Thanks for the heads up!
Let's see what Dell says

You have successfully submitted request SR991779294.

they declined my ticket...says I didn't isolate the problem well enough.

Is there anything I can do from my side to help on that?

Dell is sending me a new Raid card, cables and backplane. Sorry, it took so long, I had to call them after they denied my second request.

I have re-imaged the host after Chris did it yesterday and everything looks good: RAID, memory, CPUS...
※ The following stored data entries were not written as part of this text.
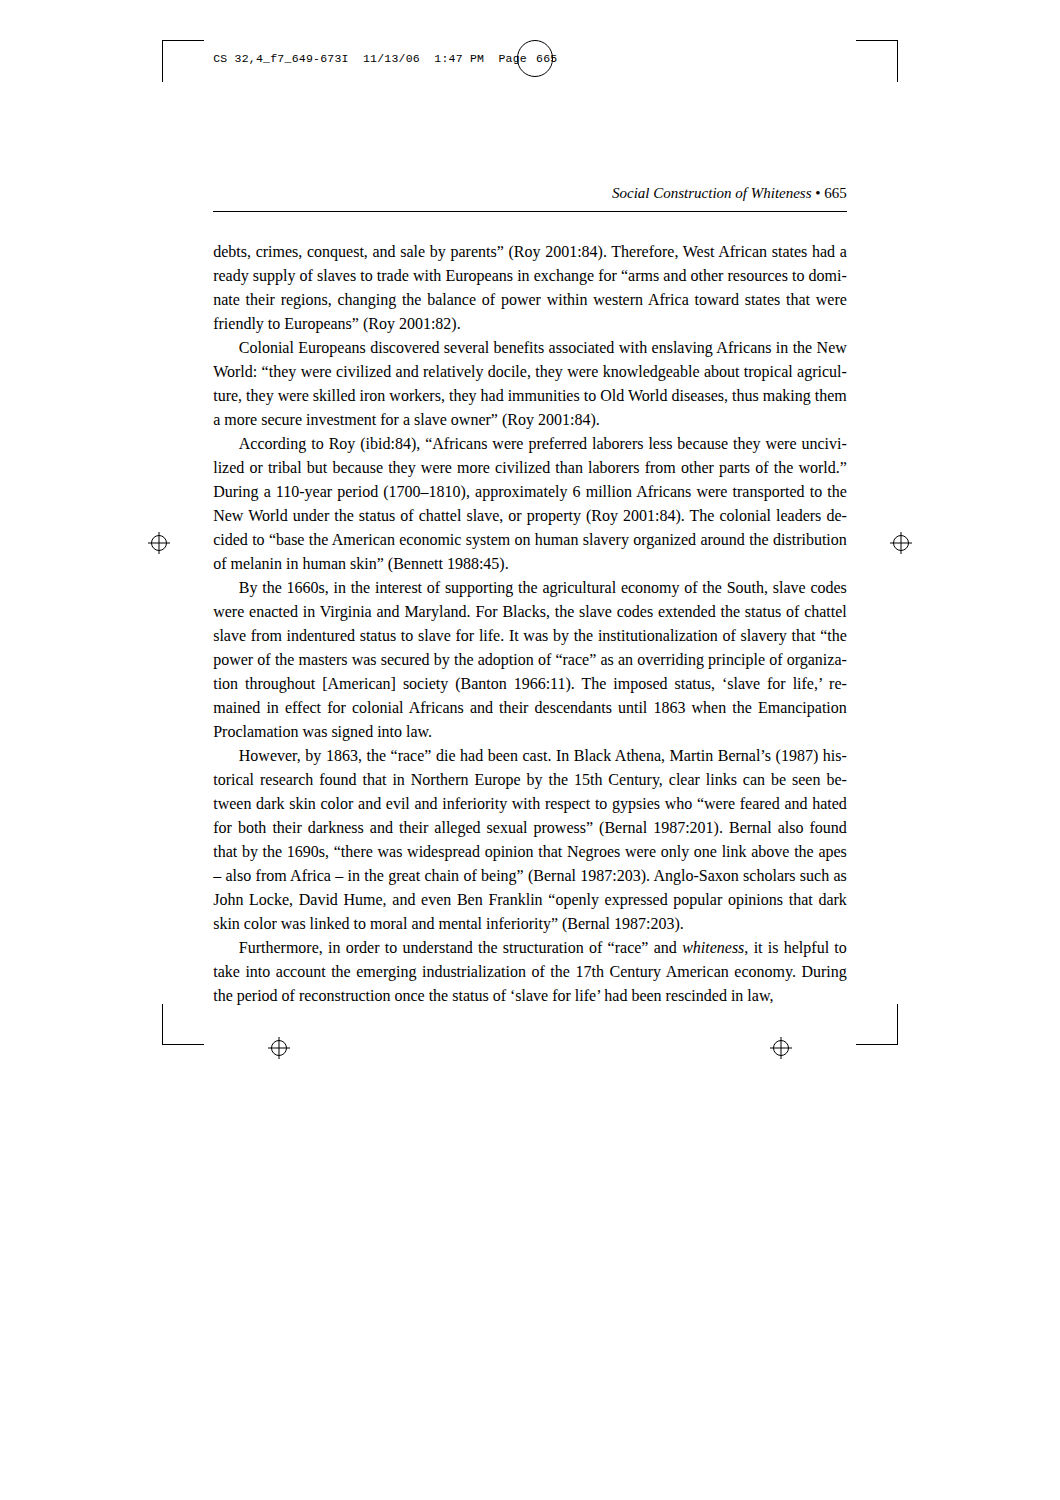CS 32,4_f7_649-673I 11/13/06 1:47 PM Page 665
Social Construction of Whiteness • 665
debts, crimes, conquest, and sale by parents” (Roy 2001:84). Therefore, West African states had a ready supply of slaves to trade with Europeans in exchange for “arms and other resources to dominate their regions, changing the balance of power within western Africa toward states that were friendly to Europeans” (Roy 2001:82).
Colonial Europeans discovered several benefits associated with enslaving Africans in the New World: “they were civilized and relatively docile, they were knowledgeable about tropical agriculture, they were skilled iron workers, they had immunities to Old World diseases, thus making them a more secure investment for a slave owner” (Roy 2001:84).
According to Roy (ibid:84), “Africans were preferred laborers less because they were uncivilized or tribal but because they were more civilized than laborers from other parts of the world.” During a 110-year period (1700–1810), approximately 6 million Africans were transported to the New World under the status of chattel slave, or property (Roy 2001:84). The colonial leaders decided to “base the American economic system on human slavery organized around the distribution of melanin in human skin” (Bennett 1988:45).
By the 1660s, in the interest of supporting the agricultural economy of the South, slave codes were enacted in Virginia and Maryland. For Blacks, the slave codes extended the status of chattel slave from indentured status to slave for life. It was by the institutionalization of slavery that “the power of the masters was secured by the adoption of “race” as an overriding principle of organization throughout [American] society (Banton 1966:11). The imposed status, ‘slave for life,’ remained in effect for colonial Africans and their descendants until 1863 when the Emancipation Proclamation was signed into law.
However, by 1863, the “race” die had been cast. In Black Athena, Martin Bernal’s (1987) historical research found that in Northern Europe by the 15th Century, clear links can be seen between dark skin color and evil and inferiority with respect to gypsies who “were feared and hated for both their darkness and their alleged sexual prowess” (Bernal 1987:201). Bernal also found that by the 1690s, “there was widespread opinion that Negroes were only one link above the apes – also from Africa – in the great chain of being” (Bernal 1987:203). Anglo-Saxon scholars such as John Locke, David Hume, and even Ben Franklin “openly expressed popular opinions that dark skin color was linked to moral and mental inferiority” (Bernal 1987:203).
Furthermore, in order to understand the structuration of “race” and whiteness, it is helpful to take into account the emerging industrialization of the 17th Century American economy. During the period of reconstruction once the status of ‘slave for life’ had been rescinded in law,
root@db1133:~# megacli -LdPdInfo -a0

Adapter #0

Number of Virtual Disks: 1
Virtual Drive: 0 (Target Id: 0)
Name                :
RAID Level          : Primary-1, Secondary-0, RAID Level Qualifier-0
Size                : 4.364 TB
Sector Size         : 512
Is VD emulated      : Yes
Mirror Data         : 4.364 TB
State               : Optimal
Strip Size          : 256 KB
Number Of Drives    : 6
Span Depth          : 1
Default Cache Policy: WriteBack, ReadAhead, Direct, No Write Cache if Bad BBU
Current Cache Policy: WriteBack, ReadAhead, Direct, No Write Cache if Bad BBU
Default Access Policy: Read/Write
Current Access Policy: Read/Write
Disk Cache Policy   : Disk's Default
Encryption Type     : None
Default Power Savings Policy: Controller Defined
Current Power Savings Policy: None
Can spin up in 1 minute: No
LD has drives that support T10 power conditions: No
LD's IO profile supports MAX power savings with cached writes: No
Bad Blocks Exist: No
Is VD Cached: No
Number of Spans: 1
Span: 0 - Number of PDs: 6


root@db1133:~# megacli -LdPdInfo -a0 | grep state
Firmware state: Online, Spun Up
Firmware state: Online, Spun Up
Firmware state: Online, Spun Up
Firmware state: Online, Spun Up
Firmware state: Online, Spun Up
Firmware state: Online, Spun Up
root@db1133:~# megacli -LdPdInfo -a0 | grep state | wc -l
6

root@db1133:~# megacli -LdPdInfo -a0 | grep -i Raw
Raw Size: 1.746 TB [0xdf8fe2b0 Sectors]
Raw Size: 1.455 TB [0xba4d4ab0 Sectors]
Raw Size: 1.455 TB [0xba4d4ab0 Sectors]
Raw Size: 1.455 TB [0xba4d4ab0 Sectors]
Raw Size: 1.455 TB [0xba4d4ab0 Sectors]
Raw Size: 1.455 TB [0xba4d4ab0 Sectors]

Thank you @Cmjohnson for painful host fixed!